Championing sustainable business practices
INSEAD also continues to ‘Walk the Talk’ on an academic level through its engagement with the United Nations Principles for Responsible Management Education (UN PRME), an initiative with over 800 signatories that aims to raise the profile of sustainability in business schools and among business school students around the world. As the UN PRME Chair, Dean Mihov helped open the 2021 UN PRME Forum, while the school published its own UN PRME report this academic year and joined the committee tasked with reviewing business school impact reporting.
For the third year in a row, INSEAD was the major academic partner for the ChangeNOW Summit and assembled a distinguished group of speakers, including a keynote address by Mark Carney, UN Special Envoy on Climate Action and Finance, and Inger Andersen, Under-Secretary-General of the United Nations and Executive Director of the UN Environment Programme. The summit saw an estimated 55,000 visitors and had a global reach of 436 million. This year INSEAD took its relationship with ChangeNOW further by also supporting a new study aimed at accelerating biodiversity integration strategies into large organisations.
INSEAD also demonstrated its influence on top-level decision makers with the publication of the latest Global Talent Competitive Index (GTCI) in October. Produced annually in partnership with the Portulans Institute, the GTCI is a comprehensive benchmarking report, which measures how countries and cities grow, attract and retain talent. The 2021 report covered 134 countries and 155 cities from 75 economies around the world.

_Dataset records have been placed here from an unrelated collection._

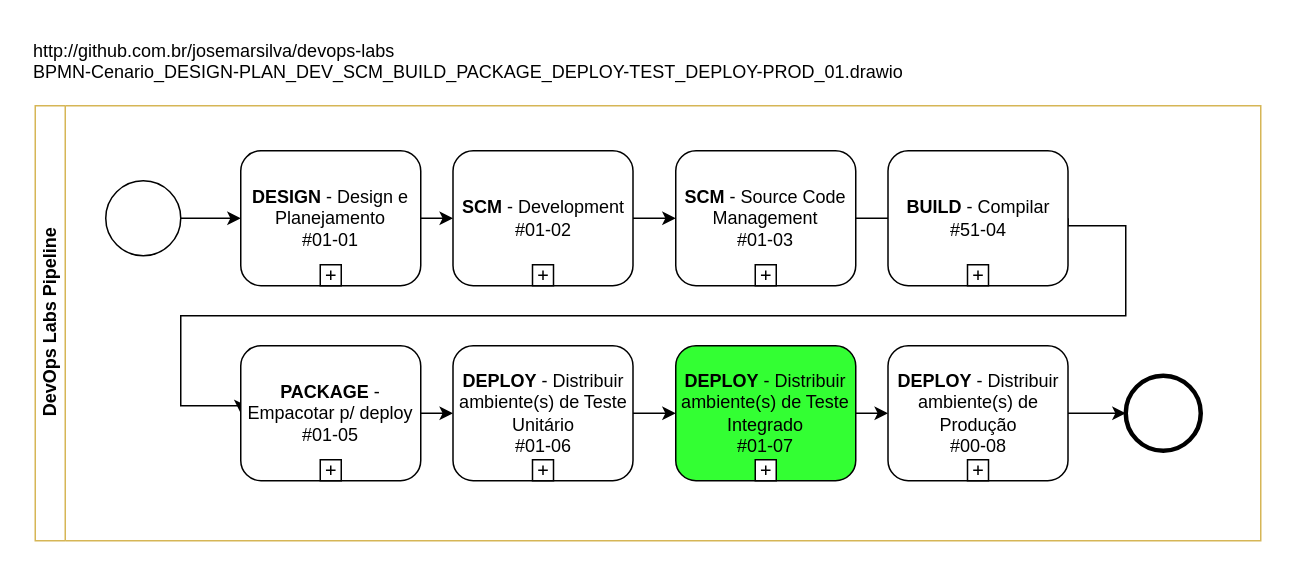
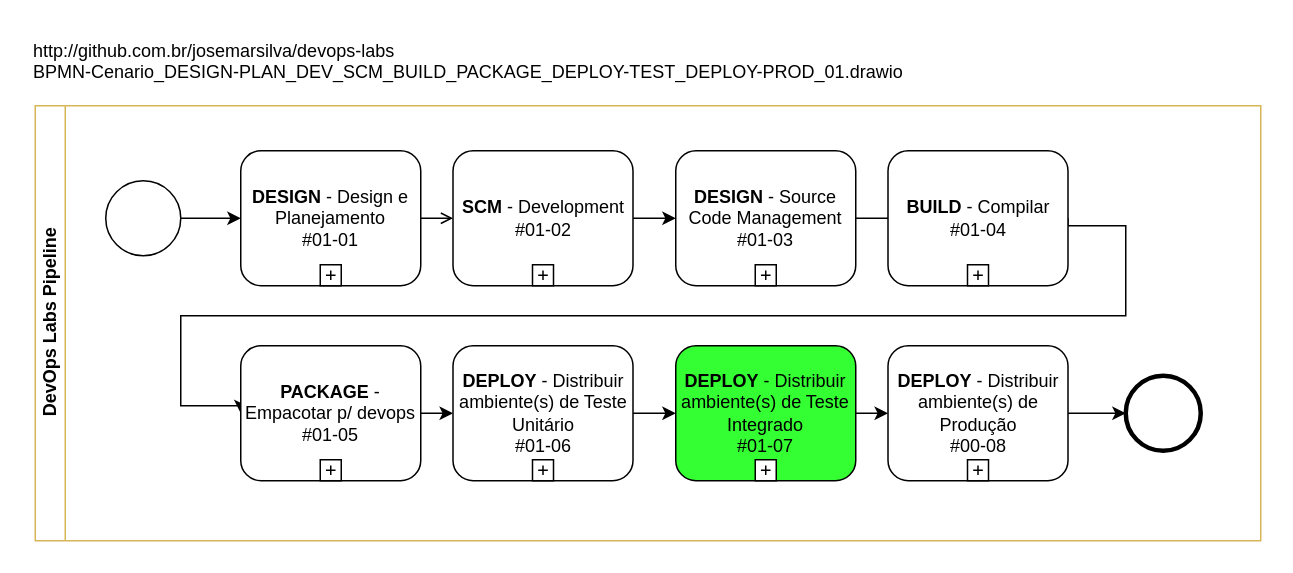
  <mxCell id="0" />
  <mxCell id="1" parent="0" />
  <mxCell id="2" value="DevOps Labs Pipeline" style="swimlane;html=1;horizontal=0;startSize=20;fillColor=none;strokeColor=#d6b656;" parent="1" vertex="1"><mxGeometry x="23" y="70" width="817" height="290" as="geometry" /></mxCell>
  <mxCell id="3" style="edgeStyle=orthogonalEdgeStyle;rounded=0;orthogonalLoop=1;jettySize=auto;html=1;exitX=1;exitY=0.5;exitDx=0;exitDy=0;" parent="2" source="4" target="6" edge="1"><mxGeometry relative="1" as="geometry"><mxPoint x="107" y="80" as="sourcePoint" /></mxGeometry></mxCell>
  <mxCell id="4" value="" style="shape=mxgraph.bpmn.shape;html=1;verticalLabelPosition=bottom;labelBackgroundColor=#ffffff;verticalAlign=top;align=center;perimeter=ellipsePerimeter;outlineConnect=0;outline=standard;symbol=general;" parent="2" vertex="1"><mxGeometry x="47" y="50" width="50" height="50" as="geometry" /></mxCell>
- <mxCell id="5" style="edgeStyle=orthogonalEdgeStyle;rounded=0;orthogonalLoop=1;jettySize=auto;html=1;" parent="2" source="6" target="9" edge="1"><mxGeometry relative="1" as="geometry" /></mxCell>
+ <mxCell id="5" style="edgeStyle=orthogonalEdgeStyle;rounded=0;orthogonalLoop=1;jettySize=auto;html=1;endArrow=open;" parent="2" source="6" target="9" edge="1"><mxGeometry relative="1" as="geometry" /></mxCell>
  <mxCell id="6" value="&lt;b&gt;DESIGN&lt;/b&gt; - Design e Planejamento&lt;br&gt;#01-01" style="html=1;whiteSpace=wrap;rounded=1;fillColor=#FFFFFF;" parent="2" vertex="1"><mxGeometry x="137" y="30" width="120" height="90" as="geometry" /></mxCell>
  <mxCell id="7" value="" style="html=1;shape=plus;outlineConnect=0;" parent="6" vertex="1"><mxGeometry x="0.5" y="1" width="14" height="14" relative="1" as="geometry"><mxPoint x="-7" y="-14" as="offset" /></mxGeometry></mxCell>
  <mxCell id="8" style="edgeStyle=orthogonalEdgeStyle;rounded=0;orthogonalLoop=1;jettySize=auto;html=1;" parent="2" source="9" target="11" edge="1"><mxGeometry relative="1" as="geometry" /></mxCell>
  <mxCell id="9" value="&lt;b&gt;SCM&lt;/b&gt; - Development&lt;br&gt;#01-02" style="html=1;whiteSpace=wrap;rounded=1;fillColor=#FFFFFF;" parent="2" vertex="1"><mxGeometry x="278.5" y="30" width="120" height="90" as="geometry" /></mxCell>
  <mxCell id="10" value="" style="html=1;shape=plus;outlineConnect=0;" parent="9" vertex="1"><mxGeometry x="0.5" y="1" width="14" height="14" relative="1" as="geometry"><mxPoint x="-7" y="-14" as="offset" /></mxGeometry></mxCell>
- <mxCell id="11" value="&lt;b&gt;SCM&lt;/b&gt; - Source Code Management&lt;br&gt;#01-03" style="html=1;whiteSpace=wrap;rounded=1;fillColor=#FFFFFF;" parent="2" vertex="1"><mxGeometry x="427" y="30" width="120" height="90" as="geometry" /></mxCell>
+ <mxCell id="11" value="&lt;b&gt;DESIGN&lt;/b&gt; - Source Code Management&lt;br&gt;#01-03" style="html=1;whiteSpace=wrap;rounded=1;fillColor=#FFFFFF;" parent="2" vertex="1"><mxGeometry x="427" y="30" width="120" height="90" as="geometry" /></mxCell>
  <mxCell id="12" value="" style="html=1;shape=plus;outlineConnect=0;" parent="11" vertex="1"><mxGeometry x="0.5" y="1" width="14" height="14" relative="1" as="geometry"><mxPoint x="-7" y="-14" as="offset" /></mxGeometry></mxCell>
  <mxCell id="13" style="edgeStyle=orthogonalEdgeStyle;rounded=0;orthogonalLoop=1;jettySize=auto;html=1;entryX=0;entryY=0.5;entryDx=0;entryDy=0;exitX=1;exitY=0.5;exitDx=0;exitDy=0;" parent="2" source="14" target="17" edge="1"><mxGeometry relative="1" as="geometry"><Array as="points"><mxPoint x="727" y="80" /><mxPoint x="727" y="140" /><mxPoint x="97" y="140" /><mxPoint x="97" y="200" /></Array></mxGeometry></mxCell>
- <mxCell id="14" value="&lt;b&gt;BUILD&lt;/b&gt; - Compilar&lt;br&gt;#51-04" style="html=1;whiteSpace=wrap;rounded=1;fillColor=#FFFFFF;" parent="2" vertex="1"><mxGeometry x="568.5" y="30" width="120" height="90" as="geometry" /></mxCell>
+ <mxCell id="14" value="&lt;b&gt;BUILD&lt;/b&gt; - Compilar&lt;br&gt;#01-04" style="html=1;whiteSpace=wrap;rounded=1;fillColor=#FFFFFF;" parent="2" vertex="1"><mxGeometry x="568.5" y="30" width="120" height="90" as="geometry" /></mxCell>
  <mxCell id="15" value="" style="html=1;shape=plus;outlineConnect=0;" parent="14" vertex="1"><mxGeometry x="0.5" y="1" width="14" height="14" relative="1" as="geometry"><mxPoint x="-7" y="-14" as="offset" /></mxGeometry></mxCell>
  <mxCell id="16" style="edgeStyle=orthogonalEdgeStyle;rounded=0;orthogonalLoop=1;jettySize=auto;html=1;endArrow=none;" parent="2" source="11" target="14" edge="1"><mxGeometry relative="1" as="geometry" /></mxCell>
- <mxCell id="17" value="&lt;b&gt;PACKAGE&lt;/b&gt; - &lt;br&gt;Empacotar p/ deploy&lt;br&gt;#01-05" style="html=1;whiteSpace=wrap;rounded=1;fillColor=#FFFFFF;" parent="2" vertex="1"><mxGeometry x="137" y="160" width="120" height="90" as="geometry" /></mxCell>
+ <mxCell id="17" value="&lt;b&gt;PACKAGE&lt;/b&gt; - &lt;br&gt;Empacotar p/ devops&lt;br&gt;#01-05" style="html=1;whiteSpace=wrap;rounded=1;fillColor=#FFFFFF;" parent="2" vertex="1"><mxGeometry x="137" y="160" width="120" height="90" as="geometry" /></mxCell>
  <mxCell id="18" value="" style="html=1;shape=plus;outlineConnect=0;" parent="17" vertex="1"><mxGeometry x="0.5" y="1" width="14" height="14" relative="1" as="geometry"><mxPoint x="-7" y="-14" as="offset" /></mxGeometry></mxCell>
  <mxCell id="19" value="&lt;b&gt;DEPLOY&lt;/b&gt;&amp;nbsp;- Distribuir ambiente(s) de Teste Unitário&lt;br&gt;#01-06" style="html=1;whiteSpace=wrap;rounded=1;fillColor=#FFFFFF;" parent="2" vertex="1"><mxGeometry x="278.5" y="160" width="120" height="90" as="geometry" /></mxCell>
  <mxCell id="20" value="" style="html=1;shape=plus;outlineConnect=0;" parent="19" vertex="1"><mxGeometry x="0.5" y="1" width="14" height="14" relative="1" as="geometry"><mxPoint x="-7" y="-14" as="offset" /></mxGeometry></mxCell>
  <mxCell id="21" style="edgeStyle=orthogonalEdgeStyle;rounded=0;orthogonalLoop=1;jettySize=auto;html=1;" parent="2" source="17" target="19" edge="1"><mxGeometry relative="1" as="geometry" /></mxCell>
  <mxCell id="22" value="&lt;b&gt;DEPLOY&lt;/b&gt;&amp;nbsp;- Distribuir ambiente(s) de Teste Integrado&lt;br&gt;#01-07" style="html=1;whiteSpace=wrap;rounded=1;fillColor=#33FF33;" parent="2" vertex="1"><mxGeometry x="427" y="160" width="120" height="90" as="geometry" /></mxCell>
  <mxCell id="23" value="" style="html=1;shape=plus;outlineConnect=0;" parent="22" vertex="1"><mxGeometry x="0.5" y="1" width="14" height="14" relative="1" as="geometry"><mxPoint x="-7" y="-14" as="offset" /></mxGeometry></mxCell>
  <mxCell id="24" style="edgeStyle=orthogonalEdgeStyle;rounded=0;orthogonalLoop=1;jettySize=auto;html=1;" parent="2" source="19" target="22" edge="1"><mxGeometry relative="1" as="geometry" /></mxCell>
  <mxCell id="25" style="edgeStyle=orthogonalEdgeStyle;rounded=0;orthogonalLoop=1;jettySize=auto;html=1;" parent="2" source="26" target="29" edge="1"><mxGeometry relative="1" as="geometry"><mxPoint x="737" y="200" as="targetPoint" /></mxGeometry></mxCell>
  <mxCell id="26" value="&lt;b&gt;DEPLOY&lt;/b&gt;&amp;nbsp;- Distribuir ambiente(s) de Produção&lt;br&gt;#00-08" style="html=1;whiteSpace=wrap;rounded=1;fillColor=#FFFFFF;" parent="2" vertex="1"><mxGeometry x="568.5" y="160" width="120" height="90" as="geometry" /></mxCell>
  <mxCell id="27" value="" style="html=1;shape=plus;outlineConnect=0;" parent="26" vertex="1"><mxGeometry x="0.5" y="1" width="14" height="14" relative="1" as="geometry"><mxPoint x="-7" y="-14" as="offset" /></mxGeometry></mxCell>
  <mxCell id="28" style="edgeStyle=orthogonalEdgeStyle;rounded=0;orthogonalLoop=1;jettySize=auto;html=1;" parent="2" source="22" target="26" edge="1"><mxGeometry relative="1" as="geometry" /></mxCell>
  <mxCell id="29" value="" style="shape=mxgraph.bpmn.shape;html=1;verticalLabelPosition=bottom;labelBackgroundColor=#ffffff;verticalAlign=top;align=center;perimeter=ellipsePerimeter;outlineConnect=0;outline=end;symbol=general;" parent="2" vertex="1"><mxGeometry x="727" y="180" width="50" height="50" as="geometry" /></mxCell>
  <mxCell id="30" value="&lt;div style=&quot;text-align: left&quot;&gt;http://github.com.br/josemarsilva/devops-labs&lt;/div&gt;BPMN-Cenario_DESIGN-PLAN_DEV_SCM_BUILD_PACKAGE_DEPLOY-TEST_DEPLOY-PROD_01.drawio" style="text;html=1;resizable=0;autosize=1;align=left;verticalAlign=top;points=[];fillColor=none;strokeColor=none;rounded=0;" parent="1" vertex="1"><mxGeometry y="20" width="600" height="30" as="geometry" x="20" /></mxCell>
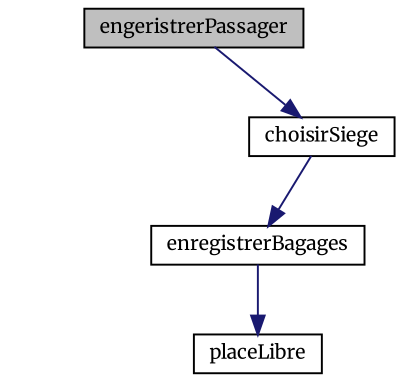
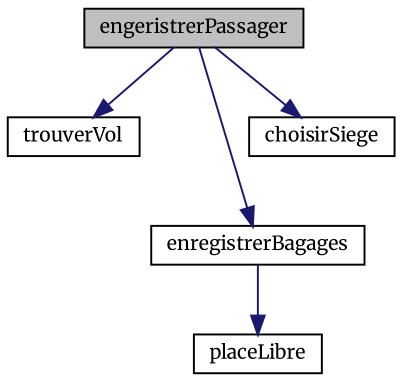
  digraph {
    fontname=Merriweather
    rankdir=TB
    node [color=black fillcolor=white fontname=Merriweather fontsize=10 shape=record style=filled]
    edge [color=midnightblue fontname=Merriweather fontsize=10 labelfontname=Helvetica labelfontsize=10 style=solid]
    n1 [fillcolor=grey75 fontcolor=black height=0.2 label=engeristrerPassager width=0.4]
+   n2 [height=0.2 label=trouverVol width=0.4]
    n3 [height=0.2 label=enregistrerBagages width=0.4]
    n4 [height=0.2 label=choisirSiege width=0.4]
    n5 [height=0.2 label=placeLibre width=0.4]
-   n4 -> n3
+   n1 -> n2
+   n1 -> n3
    n1 -> n4
    n3 -> n5
  }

Through these and other initiatives, partnerships and research projects, INSEAD remains firmly at the centre of important global conversations around the current challenges confronting business, people and the planet. Whether it is gender balance or the climate crisis, the school has demonstrated its desire to lead by example and underscored its ongoing commitment to promoting the power of business as a force for good.